ABOUT THIS TASK = The entries are to be reproduced verbatim, and their pictures left out.

▬▬▬▬▬▬▬▬▬▬

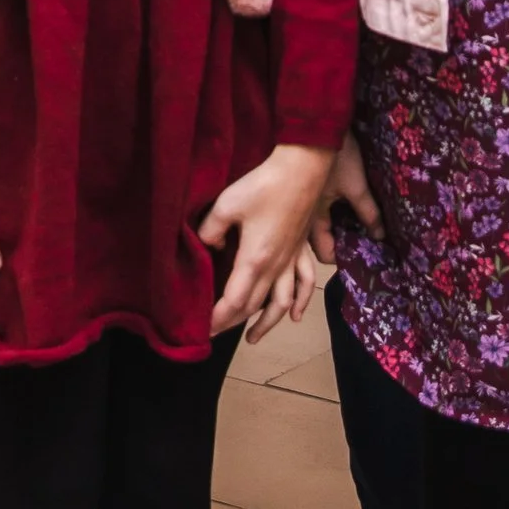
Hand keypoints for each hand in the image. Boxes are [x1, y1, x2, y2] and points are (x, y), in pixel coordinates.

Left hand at [199, 143, 332, 339]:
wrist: (302, 170)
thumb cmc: (263, 186)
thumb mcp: (226, 205)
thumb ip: (210, 231)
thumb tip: (208, 247)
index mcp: (254, 260)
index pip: (234, 301)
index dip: (218, 319)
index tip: (204, 330)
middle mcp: (275, 267)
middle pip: (254, 306)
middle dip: (233, 323)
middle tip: (216, 333)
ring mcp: (291, 260)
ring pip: (281, 304)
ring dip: (266, 323)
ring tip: (253, 338)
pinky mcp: (302, 249)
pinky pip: (305, 283)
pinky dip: (301, 303)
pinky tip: (296, 316)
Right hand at [310, 129, 377, 268]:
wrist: (319, 124)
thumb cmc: (337, 158)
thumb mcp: (356, 186)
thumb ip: (368, 213)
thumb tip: (379, 236)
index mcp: (312, 219)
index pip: (326, 253)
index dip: (345, 256)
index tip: (365, 250)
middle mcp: (303, 216)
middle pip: (323, 242)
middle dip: (343, 243)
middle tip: (365, 238)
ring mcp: (304, 204)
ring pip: (322, 228)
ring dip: (339, 228)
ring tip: (359, 224)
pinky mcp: (308, 192)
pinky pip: (320, 213)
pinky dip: (334, 215)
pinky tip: (347, 208)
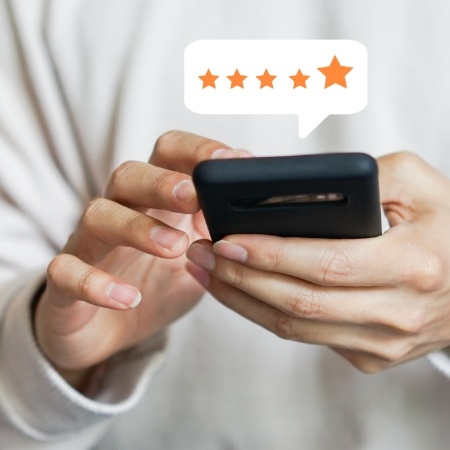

▬▬▬▬▬▬▬▬▬▬

RESULT =
Hand keypoints for each hand in the image. Boxes are [x1, y1, x2, y2] and points are (x, y), in pixel coordinates.

Left hand at [199, 143, 332, 339]:
wrist: (302, 170)
thumb cmc: (263, 186)
thumb mcp: (226, 205)
thumb ip: (210, 231)
thumb tip: (208, 247)
index mcp: (254, 260)
index pip: (234, 301)
index dip: (218, 319)
index tip: (204, 330)
middle mcp: (275, 267)
middle pip: (254, 306)
middle dip: (233, 323)
middle tip: (216, 333)
ring mcp: (291, 260)
ring pip: (281, 304)
ring dip: (266, 323)
ring tip: (253, 338)
pinky mcp: (302, 249)
pinky pip: (305, 283)
pinky dip: (301, 303)
pinky tip: (296, 316)
Right hand at [310, 129, 377, 268]:
wrist: (319, 124)
thumb cmc: (337, 158)
thumb mcp: (356, 186)
thumb ip: (368, 213)
thumb tip: (379, 236)
index mcp: (312, 219)
index pip: (326, 253)
index dip: (345, 256)
index tip: (365, 250)
middle mcp: (303, 216)
middle pip: (323, 242)
middle dip: (343, 243)
middle tip: (365, 238)
ring mcp: (304, 204)
ring pip: (322, 228)
ring dip: (339, 228)
ring tip: (359, 224)
pinky mcp: (308, 192)
pinky pip: (320, 213)
pinky dip: (334, 215)
pinky tip: (347, 208)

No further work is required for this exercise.